Algumas características típicas dos filmes iranianos são conservadas como: as crianças em cena, o naturalismo quase documental e  a câmera na mão. No entanto, é notório observar como o diretor trabalhou a montagem, muito bem cuidada com planos bem pensados e com  supressão de cenas chaves que instigam o espectador e dão beleza e dinamismo ao filme. Farhadi é generoso, lança um olhar cúmplice e poético para seus personagens, desenha lindas imagens dos sentimentos e atitudes deles durante o filme. Reparem nas imagens como a separação entre o casal proporciona conflitos de ordem estrutural na família,  no próprio amor e como as cenas são signos destes sentimentos. Apesar do filme ter uma vertente naturalista, a atuação dos atores é um ponto forte.  Fiquei particularmente encantada com o ator que interpretou o pai de Naader. Uma cena inesquecível acontece no quarto; neta e avô sentados na cama, ele corcunda pela doença, ela com a cabeça baixa de tristeza, a posição semelhante dos dois que dividem o mesmo sentimento pela separação do casal. 

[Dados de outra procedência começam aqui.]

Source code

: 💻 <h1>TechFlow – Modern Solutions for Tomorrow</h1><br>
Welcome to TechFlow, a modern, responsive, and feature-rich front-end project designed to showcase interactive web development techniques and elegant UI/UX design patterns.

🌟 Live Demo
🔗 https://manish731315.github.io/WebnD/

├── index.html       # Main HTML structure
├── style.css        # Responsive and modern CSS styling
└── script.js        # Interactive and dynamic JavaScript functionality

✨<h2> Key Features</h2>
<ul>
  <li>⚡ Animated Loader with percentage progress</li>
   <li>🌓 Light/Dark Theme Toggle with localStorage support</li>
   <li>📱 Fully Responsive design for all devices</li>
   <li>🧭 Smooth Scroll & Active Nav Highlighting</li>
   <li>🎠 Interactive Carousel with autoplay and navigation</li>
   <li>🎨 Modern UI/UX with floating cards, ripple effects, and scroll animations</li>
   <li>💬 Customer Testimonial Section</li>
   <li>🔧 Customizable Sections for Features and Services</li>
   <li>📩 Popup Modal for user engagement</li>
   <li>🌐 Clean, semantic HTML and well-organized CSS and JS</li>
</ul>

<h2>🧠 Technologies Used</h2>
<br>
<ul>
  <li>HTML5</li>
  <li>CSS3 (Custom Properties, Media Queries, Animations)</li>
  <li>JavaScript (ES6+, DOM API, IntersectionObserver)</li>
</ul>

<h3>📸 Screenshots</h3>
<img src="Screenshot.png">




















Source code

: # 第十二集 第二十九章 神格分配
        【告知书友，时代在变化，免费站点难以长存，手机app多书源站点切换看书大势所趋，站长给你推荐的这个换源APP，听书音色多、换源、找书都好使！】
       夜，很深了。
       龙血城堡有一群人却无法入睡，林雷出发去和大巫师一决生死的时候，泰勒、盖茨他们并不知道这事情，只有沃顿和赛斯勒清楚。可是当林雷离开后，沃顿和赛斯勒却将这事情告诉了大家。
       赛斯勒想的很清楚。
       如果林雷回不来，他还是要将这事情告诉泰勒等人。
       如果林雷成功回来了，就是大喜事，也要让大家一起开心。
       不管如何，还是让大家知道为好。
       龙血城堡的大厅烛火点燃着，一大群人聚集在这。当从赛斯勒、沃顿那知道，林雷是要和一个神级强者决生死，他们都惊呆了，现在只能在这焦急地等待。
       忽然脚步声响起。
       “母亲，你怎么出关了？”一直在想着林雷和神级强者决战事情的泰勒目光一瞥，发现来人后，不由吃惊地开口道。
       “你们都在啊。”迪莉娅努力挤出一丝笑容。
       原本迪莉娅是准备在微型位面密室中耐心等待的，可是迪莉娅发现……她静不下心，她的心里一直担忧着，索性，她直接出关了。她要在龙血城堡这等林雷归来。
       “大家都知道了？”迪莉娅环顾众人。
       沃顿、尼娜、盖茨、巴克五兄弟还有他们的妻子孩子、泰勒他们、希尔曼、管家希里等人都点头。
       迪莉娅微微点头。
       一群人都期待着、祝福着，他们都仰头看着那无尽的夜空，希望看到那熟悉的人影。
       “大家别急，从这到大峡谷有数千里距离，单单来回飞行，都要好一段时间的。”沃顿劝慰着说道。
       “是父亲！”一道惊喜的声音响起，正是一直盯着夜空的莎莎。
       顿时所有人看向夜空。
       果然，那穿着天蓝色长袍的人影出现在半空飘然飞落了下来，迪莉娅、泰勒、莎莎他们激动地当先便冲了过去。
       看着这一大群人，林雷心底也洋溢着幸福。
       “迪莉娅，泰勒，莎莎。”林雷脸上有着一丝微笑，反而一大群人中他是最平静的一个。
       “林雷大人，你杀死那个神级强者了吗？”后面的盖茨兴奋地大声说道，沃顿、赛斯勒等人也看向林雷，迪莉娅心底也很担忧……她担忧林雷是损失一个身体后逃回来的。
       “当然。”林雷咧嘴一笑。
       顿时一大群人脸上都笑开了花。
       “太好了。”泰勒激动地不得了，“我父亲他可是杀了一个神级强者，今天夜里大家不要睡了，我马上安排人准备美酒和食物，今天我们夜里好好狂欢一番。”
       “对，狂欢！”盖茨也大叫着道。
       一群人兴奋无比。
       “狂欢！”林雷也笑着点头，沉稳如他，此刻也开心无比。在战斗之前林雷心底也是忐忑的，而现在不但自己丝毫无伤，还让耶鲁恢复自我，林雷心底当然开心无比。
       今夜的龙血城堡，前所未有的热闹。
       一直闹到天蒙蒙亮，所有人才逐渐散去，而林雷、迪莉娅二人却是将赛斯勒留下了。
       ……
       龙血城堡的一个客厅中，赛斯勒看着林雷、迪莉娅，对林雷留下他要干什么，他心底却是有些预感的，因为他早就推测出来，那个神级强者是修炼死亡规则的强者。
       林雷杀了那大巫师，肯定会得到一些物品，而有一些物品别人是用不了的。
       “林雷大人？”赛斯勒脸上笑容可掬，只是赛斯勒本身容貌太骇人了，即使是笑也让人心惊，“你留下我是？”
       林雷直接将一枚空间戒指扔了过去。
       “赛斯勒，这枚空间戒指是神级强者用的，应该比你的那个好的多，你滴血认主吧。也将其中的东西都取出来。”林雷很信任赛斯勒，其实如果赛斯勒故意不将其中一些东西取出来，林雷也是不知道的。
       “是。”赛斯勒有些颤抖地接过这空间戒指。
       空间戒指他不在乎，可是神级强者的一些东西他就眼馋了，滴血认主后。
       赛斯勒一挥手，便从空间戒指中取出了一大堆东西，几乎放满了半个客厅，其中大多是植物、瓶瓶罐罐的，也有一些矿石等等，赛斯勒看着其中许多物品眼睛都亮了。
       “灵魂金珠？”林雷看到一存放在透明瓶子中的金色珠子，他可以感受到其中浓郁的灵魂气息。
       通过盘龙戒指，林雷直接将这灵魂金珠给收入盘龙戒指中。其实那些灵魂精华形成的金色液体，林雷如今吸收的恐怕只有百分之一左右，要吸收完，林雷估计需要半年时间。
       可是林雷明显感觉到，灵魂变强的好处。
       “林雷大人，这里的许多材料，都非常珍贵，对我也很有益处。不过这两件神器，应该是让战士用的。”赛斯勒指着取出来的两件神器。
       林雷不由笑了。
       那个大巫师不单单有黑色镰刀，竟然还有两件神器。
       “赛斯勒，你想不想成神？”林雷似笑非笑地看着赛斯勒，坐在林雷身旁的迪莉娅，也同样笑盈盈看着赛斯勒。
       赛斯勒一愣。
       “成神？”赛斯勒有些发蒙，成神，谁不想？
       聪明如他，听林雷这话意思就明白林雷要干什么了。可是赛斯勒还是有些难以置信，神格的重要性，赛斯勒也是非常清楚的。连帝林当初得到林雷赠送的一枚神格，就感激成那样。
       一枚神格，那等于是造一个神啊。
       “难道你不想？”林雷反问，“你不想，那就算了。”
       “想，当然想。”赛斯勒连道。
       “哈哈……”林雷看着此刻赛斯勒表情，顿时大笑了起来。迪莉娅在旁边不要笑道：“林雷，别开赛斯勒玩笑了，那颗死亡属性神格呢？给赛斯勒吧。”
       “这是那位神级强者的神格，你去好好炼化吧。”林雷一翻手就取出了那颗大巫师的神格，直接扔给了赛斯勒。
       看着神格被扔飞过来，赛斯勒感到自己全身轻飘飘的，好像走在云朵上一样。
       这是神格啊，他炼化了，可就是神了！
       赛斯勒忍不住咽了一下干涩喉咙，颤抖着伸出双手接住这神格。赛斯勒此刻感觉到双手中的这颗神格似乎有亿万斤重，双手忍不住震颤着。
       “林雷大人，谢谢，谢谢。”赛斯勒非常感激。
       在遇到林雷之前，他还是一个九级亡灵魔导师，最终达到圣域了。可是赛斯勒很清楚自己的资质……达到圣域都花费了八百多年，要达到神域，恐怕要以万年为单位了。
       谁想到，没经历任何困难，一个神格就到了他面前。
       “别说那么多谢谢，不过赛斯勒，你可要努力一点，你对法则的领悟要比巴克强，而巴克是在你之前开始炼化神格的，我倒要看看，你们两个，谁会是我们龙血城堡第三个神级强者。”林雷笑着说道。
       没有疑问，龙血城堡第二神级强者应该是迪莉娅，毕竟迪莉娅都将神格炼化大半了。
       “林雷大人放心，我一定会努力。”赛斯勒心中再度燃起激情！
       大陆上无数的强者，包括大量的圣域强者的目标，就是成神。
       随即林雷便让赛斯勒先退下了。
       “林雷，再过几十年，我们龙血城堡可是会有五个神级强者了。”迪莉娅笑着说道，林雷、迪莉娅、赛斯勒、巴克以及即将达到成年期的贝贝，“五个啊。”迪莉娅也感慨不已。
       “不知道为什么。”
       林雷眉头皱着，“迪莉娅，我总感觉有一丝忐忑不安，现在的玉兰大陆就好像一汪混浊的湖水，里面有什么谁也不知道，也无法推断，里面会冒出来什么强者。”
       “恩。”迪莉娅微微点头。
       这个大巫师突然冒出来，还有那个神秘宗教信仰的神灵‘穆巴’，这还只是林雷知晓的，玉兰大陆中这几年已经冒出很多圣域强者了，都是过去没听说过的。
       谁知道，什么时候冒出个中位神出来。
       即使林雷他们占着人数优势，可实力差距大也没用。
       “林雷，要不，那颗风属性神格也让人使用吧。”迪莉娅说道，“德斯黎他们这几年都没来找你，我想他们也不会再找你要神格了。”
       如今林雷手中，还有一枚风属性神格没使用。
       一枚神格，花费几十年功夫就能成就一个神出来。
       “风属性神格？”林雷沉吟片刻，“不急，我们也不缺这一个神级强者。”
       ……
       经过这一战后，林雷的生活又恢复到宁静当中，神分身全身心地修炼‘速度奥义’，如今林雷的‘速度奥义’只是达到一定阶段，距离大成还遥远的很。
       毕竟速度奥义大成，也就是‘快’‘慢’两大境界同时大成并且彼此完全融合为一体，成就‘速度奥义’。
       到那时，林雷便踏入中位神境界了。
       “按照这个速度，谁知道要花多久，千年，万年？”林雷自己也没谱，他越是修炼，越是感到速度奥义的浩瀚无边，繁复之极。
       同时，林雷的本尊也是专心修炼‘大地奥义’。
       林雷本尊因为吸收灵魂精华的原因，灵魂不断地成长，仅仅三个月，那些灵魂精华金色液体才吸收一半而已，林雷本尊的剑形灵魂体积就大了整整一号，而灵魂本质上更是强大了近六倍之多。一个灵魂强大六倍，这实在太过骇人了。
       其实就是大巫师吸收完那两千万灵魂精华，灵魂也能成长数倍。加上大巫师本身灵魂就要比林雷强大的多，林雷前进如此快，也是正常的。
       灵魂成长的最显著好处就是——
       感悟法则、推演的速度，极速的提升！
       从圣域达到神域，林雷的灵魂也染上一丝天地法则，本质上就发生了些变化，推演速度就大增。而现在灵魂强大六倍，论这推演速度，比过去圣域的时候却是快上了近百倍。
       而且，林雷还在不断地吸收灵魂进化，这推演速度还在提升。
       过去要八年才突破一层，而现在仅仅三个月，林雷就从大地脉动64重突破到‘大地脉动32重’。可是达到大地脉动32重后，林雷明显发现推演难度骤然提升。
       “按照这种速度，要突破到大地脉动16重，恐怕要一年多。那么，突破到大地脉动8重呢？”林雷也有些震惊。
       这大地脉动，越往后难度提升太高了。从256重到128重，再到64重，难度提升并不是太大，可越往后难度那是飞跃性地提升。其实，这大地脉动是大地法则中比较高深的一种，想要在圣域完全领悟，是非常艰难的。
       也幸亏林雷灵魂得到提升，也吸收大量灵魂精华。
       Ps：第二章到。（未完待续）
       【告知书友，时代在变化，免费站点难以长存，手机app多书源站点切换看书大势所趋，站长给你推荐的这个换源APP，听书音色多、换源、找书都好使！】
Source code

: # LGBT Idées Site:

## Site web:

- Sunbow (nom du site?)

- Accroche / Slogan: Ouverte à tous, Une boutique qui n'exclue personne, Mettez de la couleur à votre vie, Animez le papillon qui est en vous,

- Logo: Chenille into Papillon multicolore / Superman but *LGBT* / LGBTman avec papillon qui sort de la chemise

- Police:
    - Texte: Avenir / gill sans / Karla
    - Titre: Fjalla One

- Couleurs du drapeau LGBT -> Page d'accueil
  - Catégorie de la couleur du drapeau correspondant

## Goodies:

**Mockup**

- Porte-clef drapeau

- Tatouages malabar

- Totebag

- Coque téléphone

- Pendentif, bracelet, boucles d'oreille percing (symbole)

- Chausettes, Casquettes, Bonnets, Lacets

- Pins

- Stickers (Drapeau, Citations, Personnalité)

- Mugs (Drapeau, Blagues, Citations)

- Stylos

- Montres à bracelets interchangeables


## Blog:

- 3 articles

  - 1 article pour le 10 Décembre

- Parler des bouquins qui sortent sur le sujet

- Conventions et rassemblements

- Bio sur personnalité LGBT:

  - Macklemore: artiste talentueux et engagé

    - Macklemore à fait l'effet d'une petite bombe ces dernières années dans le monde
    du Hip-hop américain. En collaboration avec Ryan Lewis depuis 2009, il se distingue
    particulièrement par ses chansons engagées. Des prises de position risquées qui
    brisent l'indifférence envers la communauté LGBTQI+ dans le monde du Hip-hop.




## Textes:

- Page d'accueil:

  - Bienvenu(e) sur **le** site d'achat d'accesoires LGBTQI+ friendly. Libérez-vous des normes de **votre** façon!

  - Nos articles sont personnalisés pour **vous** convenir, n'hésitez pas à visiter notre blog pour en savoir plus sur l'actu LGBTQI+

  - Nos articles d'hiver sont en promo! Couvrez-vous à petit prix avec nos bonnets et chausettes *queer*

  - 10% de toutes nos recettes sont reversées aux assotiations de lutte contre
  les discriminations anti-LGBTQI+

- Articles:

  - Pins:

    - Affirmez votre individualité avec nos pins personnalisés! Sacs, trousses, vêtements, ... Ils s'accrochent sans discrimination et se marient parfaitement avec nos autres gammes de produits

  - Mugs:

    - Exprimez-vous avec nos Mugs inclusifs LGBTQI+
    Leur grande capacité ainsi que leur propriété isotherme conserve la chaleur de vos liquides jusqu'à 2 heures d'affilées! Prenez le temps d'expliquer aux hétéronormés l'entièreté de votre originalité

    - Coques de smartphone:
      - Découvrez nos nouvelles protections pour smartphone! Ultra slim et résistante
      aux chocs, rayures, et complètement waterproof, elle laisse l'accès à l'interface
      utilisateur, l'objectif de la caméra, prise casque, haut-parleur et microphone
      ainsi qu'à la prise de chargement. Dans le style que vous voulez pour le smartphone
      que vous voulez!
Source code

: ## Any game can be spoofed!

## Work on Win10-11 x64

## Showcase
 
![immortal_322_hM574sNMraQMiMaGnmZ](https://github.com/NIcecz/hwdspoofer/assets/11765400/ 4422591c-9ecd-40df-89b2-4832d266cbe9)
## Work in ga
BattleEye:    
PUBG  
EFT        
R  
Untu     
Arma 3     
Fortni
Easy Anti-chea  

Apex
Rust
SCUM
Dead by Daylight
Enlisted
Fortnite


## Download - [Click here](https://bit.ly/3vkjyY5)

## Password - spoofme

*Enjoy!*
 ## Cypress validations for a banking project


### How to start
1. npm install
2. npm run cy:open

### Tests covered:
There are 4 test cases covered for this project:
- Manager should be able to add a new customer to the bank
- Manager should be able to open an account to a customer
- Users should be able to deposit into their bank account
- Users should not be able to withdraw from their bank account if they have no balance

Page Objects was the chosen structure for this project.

Lindas cenas, ótimo filme, vale muito a pena conferir e entender como a separação envolve tantas questões aqui e no Irã ou talvez em qualquer lugar do mundo. Separar é ir cada um para seu lado, lados opostos e, deste amor que nada lembra o amor shakespeariano ou platônico, parece sobrar apenas dores, magoas, um velho e um filho.
Bom filme!

Para terminar, um poema do Leandro Daniel (Musseque) inspirado no livro que também fala sobre o amor:

"O Amor é sexualmente transmissível" - do livro de Marçal Aquino, "Eu receberia as piores notícias de seus lindos lábios" - Homenagem ao professor Schianberg.
 

E hoje, você está se sentindo bonita?
Tem alguém aí?
Ou são só ruídos bastardos?
Tem alguém aí?
Atrás do que está na frente?
Tem alguém aí?
Embaixo da máscara,
ou serão máscaras ao infinito?
Alguém se espreita aqui
irrequieto, quer fugir de si
sem saber que o que consegue
em seus áureos esforços
é uma versão do ponto inicial
Aqui – fronteira - Aí
só pra constar:
se tiver alguém aí
tire-me daqui por uns instantes
de minhas versões infindas
quem sabe daí
ouça melhor meus ruídos criptografados.


Kátia Peixoto é doutora em Comunicação e Semiótica pela PUC-SP. Mestre em Cinema pela ECA - USP onde realizou pesquisas em cinema italiano principalmente em Federico Fellini nas manifestações teatrais, clowns e mambembe de alguns de seus filmes. Fotógrafa por 6 anos do Jornal Argumento. Formada em piano e dança pelo Conservatório musical Villa Lobos. Atualmente leciona no Curso Superior de de Música da FAC-FITO e na UNIP nos Cursos de Comunicação e é integrante do grupo Adriana Rodrigues de Dança Flamenca sobre a direção de Antônio Benega.